Прежде чем мужчина ответил, часы на башне университета отбили очередную четверть часа…
* * *
Как не бывает правил без исключений, а людей без недостатков, так не встречается в природе и абсолютно целых заборов: обязательно рано или поздно образуется лаз, проем или узкая щель, незаметная и неизвестная широким туристическим массам.
Такие уж они, эти заборы, – надо только хорошенько постараться, и ты уже внутри.
Или снаружи – в зависимости от задачи.
Русоволосый джентльмен, с широким славянским лицом и с глазами, цвет которых невозможно было определить из-за темных солнцезащитных очков, бродил по району лондонских доков уже больше часа и успел по-настоящему проголодаться.
Некоторые доки до сих пор пахнут пряностями и табаком…
И это тем более удивительно, что в помещениях торговых складов, откуда еще в прошлом веке вывезли последние колониальные товары, давным-давно уже обосновались многоквартирные жилые комплексы для среднего класса, художественные галереи, рестораны и пабы.
На туриста мужчина был не похож. Скорее деловая и уверенная походка человека, знающего, куда и зачем он идет, придавала ему вид какого-нибудь служащего средней руки, возвращающегося домой после трудного дня, проведенного за компьютером в Сити.

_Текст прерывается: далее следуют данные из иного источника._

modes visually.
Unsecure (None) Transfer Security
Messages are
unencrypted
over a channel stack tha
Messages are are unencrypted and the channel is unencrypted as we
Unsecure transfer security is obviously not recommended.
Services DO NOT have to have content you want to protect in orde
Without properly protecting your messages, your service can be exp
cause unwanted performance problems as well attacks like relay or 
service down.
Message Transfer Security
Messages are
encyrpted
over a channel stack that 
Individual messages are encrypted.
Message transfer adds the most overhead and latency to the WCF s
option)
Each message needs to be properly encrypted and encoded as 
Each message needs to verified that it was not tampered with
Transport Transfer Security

Звали русоволосого джентльмена Алексей Литовченко, и в кармане у него лежал новенький британский паспорт на эту фамилию…
– Извините.
– О, прошу прощения, сэр!
Разминувшись в проходе с каким-то упитанным дядечкой, выводящим на прогулку домашнего любимца – такого же, как он, упитанного боксера тигровой масти, – Литовченко нырнул в подворотню и, оставив позади скучную улицу Уоппинг-Уолл, оказался прямо на берегу реки.
Через несколько минут он уже делал заказ официанту, сидя за столиком паба со странным для русского слуха названием The Prospect of Whitby:
– Фиш энд чипс, будьте любезны…
– Разумеется, сэр. Какое пиво вы предпочитаете?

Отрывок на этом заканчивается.